● **PROBLEM DESCRIPTION**
Print the data exactly as it is given, please.

● **EXCERPTED DATA**
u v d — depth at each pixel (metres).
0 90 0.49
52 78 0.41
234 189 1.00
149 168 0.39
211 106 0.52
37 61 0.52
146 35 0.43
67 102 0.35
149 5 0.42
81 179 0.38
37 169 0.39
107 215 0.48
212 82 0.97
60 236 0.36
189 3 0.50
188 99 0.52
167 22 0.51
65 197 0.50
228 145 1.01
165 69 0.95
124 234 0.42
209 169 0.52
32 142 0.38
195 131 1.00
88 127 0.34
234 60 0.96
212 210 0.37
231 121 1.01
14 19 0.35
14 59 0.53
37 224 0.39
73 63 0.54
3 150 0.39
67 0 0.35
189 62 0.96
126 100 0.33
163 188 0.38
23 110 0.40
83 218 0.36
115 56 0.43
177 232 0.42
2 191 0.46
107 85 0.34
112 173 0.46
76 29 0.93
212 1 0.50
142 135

● **OUTPUT FOR THIS TASK**
u v d — depth at each pixel (metres).
0 90 0.49
52 78 0.41
234 189 1.00
149 168 0.39
211 106 0.52
37 61 0.52
146 35 0.43
67 102 0.35
149 5 0.42
81 179 0.38
37 169 0.39
107 215 0.48
212 82 0.97
60 236 0.36
189 3 0.50
188 99 0.52
167 22 0.51
65 197 0.50
228 145 1.01
165 69 0.95
124 234 0.42
209 169 0.52
32 142 0.38
195 131 1.00
88 127 0.34
234 60 0.96
212 210 0.37
231 121 1.01
14 19 0.35
14 59 0.53
37 224 0.39
73 63 0.54
3 150 0.39
67 0 0.35
189 62 0.96
126 100 0.33
163 188 0.38
23 110 0.40
83 218 0.36
115 56 0.43
177 232 0.42
2 191 0.46
107 85 0.34
112 173 0.46
76 29 0.93
212 1 0.50
142 135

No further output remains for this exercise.